## Information given
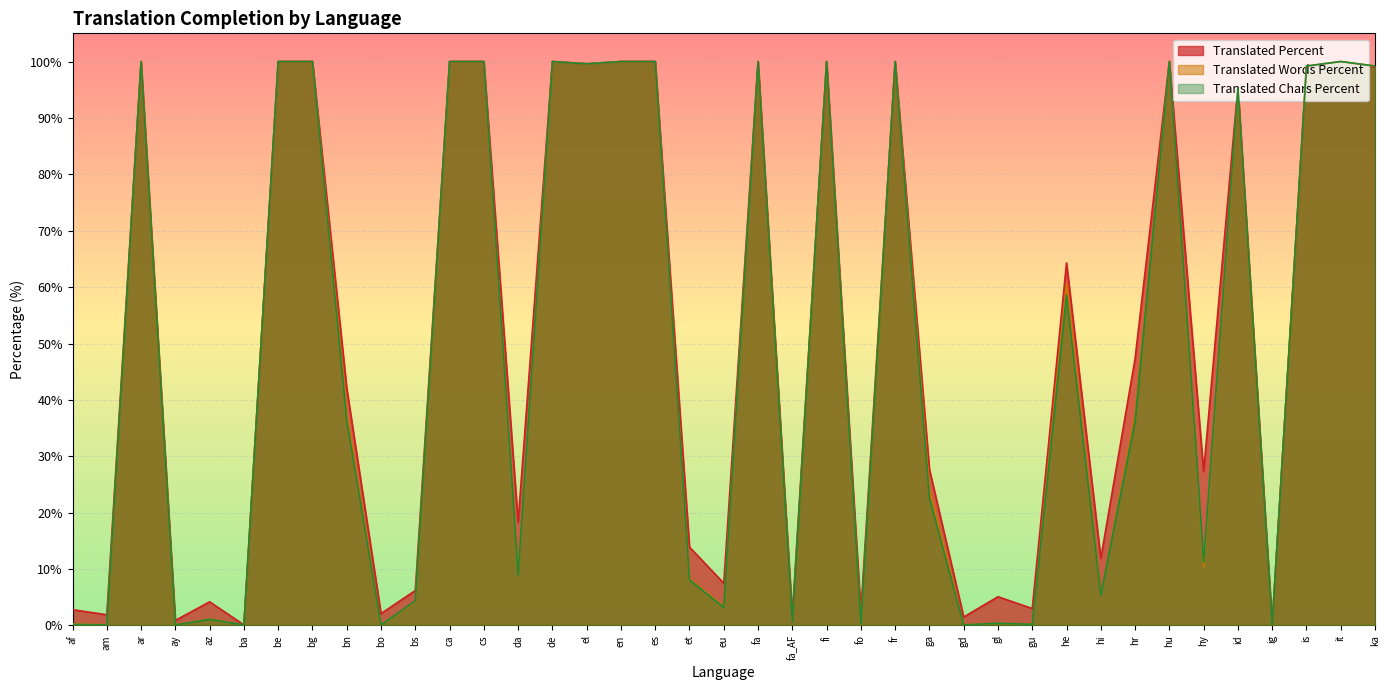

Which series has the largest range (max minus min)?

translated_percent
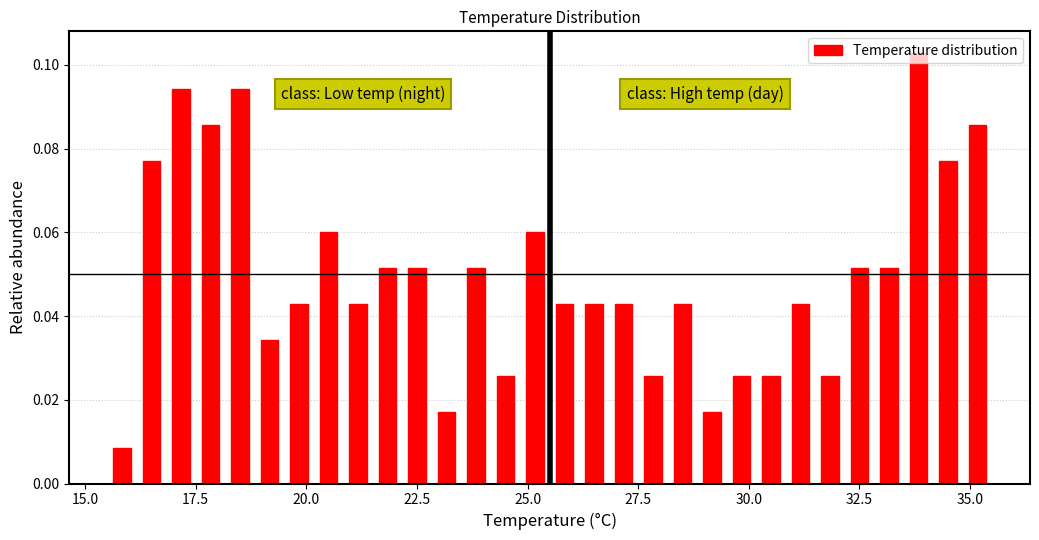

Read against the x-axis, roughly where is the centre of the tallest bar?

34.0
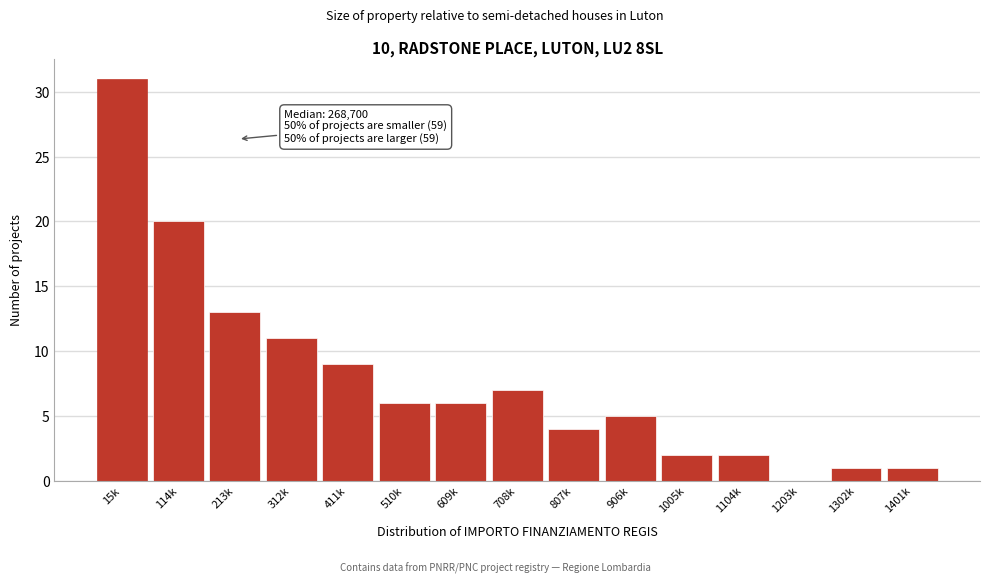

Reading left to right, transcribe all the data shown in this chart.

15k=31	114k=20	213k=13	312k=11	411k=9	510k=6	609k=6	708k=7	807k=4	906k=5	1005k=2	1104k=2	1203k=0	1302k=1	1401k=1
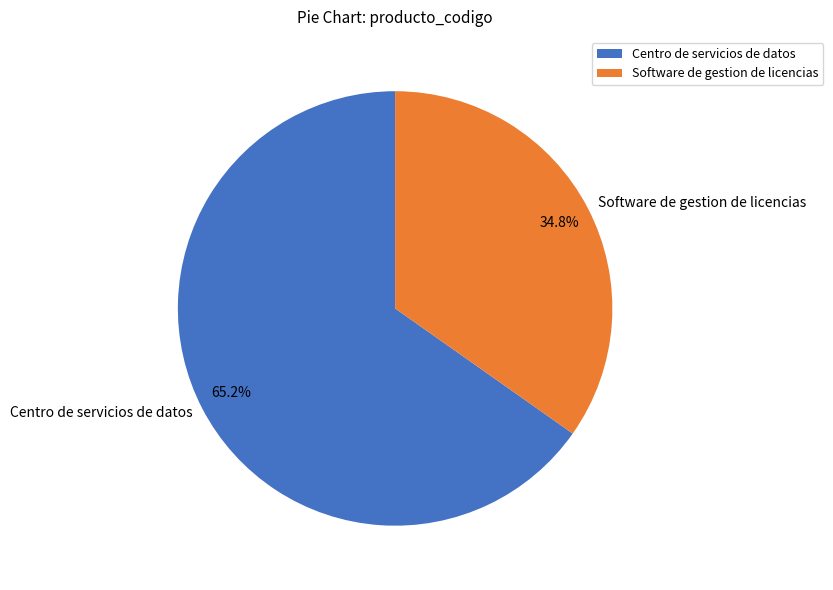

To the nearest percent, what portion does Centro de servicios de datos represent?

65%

## Written task
Put every text line of the material above into a JSON list of strings, one string per line, and omit blank lines. Leave the pictures out of the answer.

## Solved problem
[
  "Which series has the largest range (max minus min)?",
  "translated_percent",
  "Read against the x-axis, roughly where is the centre of the tallest bar?",
  "34.0",
  "Reading left to right, transcribe all the data shown in this chart.",
  "15k=31\t114k=20\t213k=13\t312k=11\t411k=9\t510k=6\t609k=6\t708k=7\t807k=4\t906k=5\t1005k=2\t1104k=2\t1203k=0\t1302k=1\t1401k=1",
  "To the nearest percent, what portion does Centro de servicios de datos represent?",
  "65%"
]